Timing for GluonNLP GitHub: https://github.com/dmlc/gluon-nlp, DNS: 0.0002 sec, LOAD: 0.4109 sec.
Timing for GluonNLP: http://gluon-nlp.mxnet.io, DNS: 0.1224 sec, LOAD: 0.0909 sec.
Timing for D2L: http://d2l.ai, DNS: 0.0020 sec, LOAD: 0.0959 sec.
Timing for D2L (zh-cn): http://zh.d2l.ai, DNS: 0.0077 sec, LOAD: 0.1124 sec.
Timing for FashionMNIST: https://repo.mxnet.io/gluon/dataset/fashion-mnist/train-labels-idx1-ubyte.gz, DNS: 0.1721 sec, LOAD: 0.4875 sec.
Timing for PYPI: https://pypi.python.org/pypi/pip, DNS: 0.0021 sec, LOAD: 0.0662 sec.
Timing for Conda: https://repo.continuum.io/pkgs/free/, DNS: 0.0020 sec, LOAD: 0.0678 sec.
leezu commented 4 years ago

May be a bug in Cuda 10.0. Can't reproduce on 10.1. However, https://docs.nvidia.com/cuda/archive/10.1/cuda-toolkit-release-notes/index.html doesn't seem to list a related fix. So maybe it's nevertheless a bug in MXNet.

ptrendx commented 4 years ago

@MoisesHer Could you take a look?

MoisesHer commented 4 years ago

Yes, will take a look ASAP

MoisesHer commented 4 years ago

We have investigated this issue and we found a bug in CUDA 10.0 compiler affecting only code generated for NVIDIA Turing architecture, i.e. SM_75. NVIDIA compiler team confirmed this bug was fixed in CUDA 10.1 compiler (and beyond).
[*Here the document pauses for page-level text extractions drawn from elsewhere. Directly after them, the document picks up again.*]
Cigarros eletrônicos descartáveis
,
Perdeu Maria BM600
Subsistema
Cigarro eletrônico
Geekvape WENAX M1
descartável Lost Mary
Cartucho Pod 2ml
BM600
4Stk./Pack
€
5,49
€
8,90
We suggest to remove SM_75 architecture when building Mxnet using CUDA Toolkit 10.0, but keeping SM_70 architecture. Note that code generated for SM_70 architecture is compatible with Turing, thus Turing GPUs are able to execute this code without any problem. This compatibility is documented here: https://docs.nvidia.com/cuda/turing-compatibility-guide/index.html#turing-volta-compatibility

leezu commented 4 years ago

@MoisesHer thanks for investigating the issue. Could you adapt https://github.com/apache/incubator-mxnet/blob/master/config/distribution/linux_cu100.cmake#L36 accordingly and add a comment inline?

szha commented 4 years ago

Testing with naive engine on this test consistently produces illegal memory access.

leezu commented 4 years ago

Close as it's a cuda bug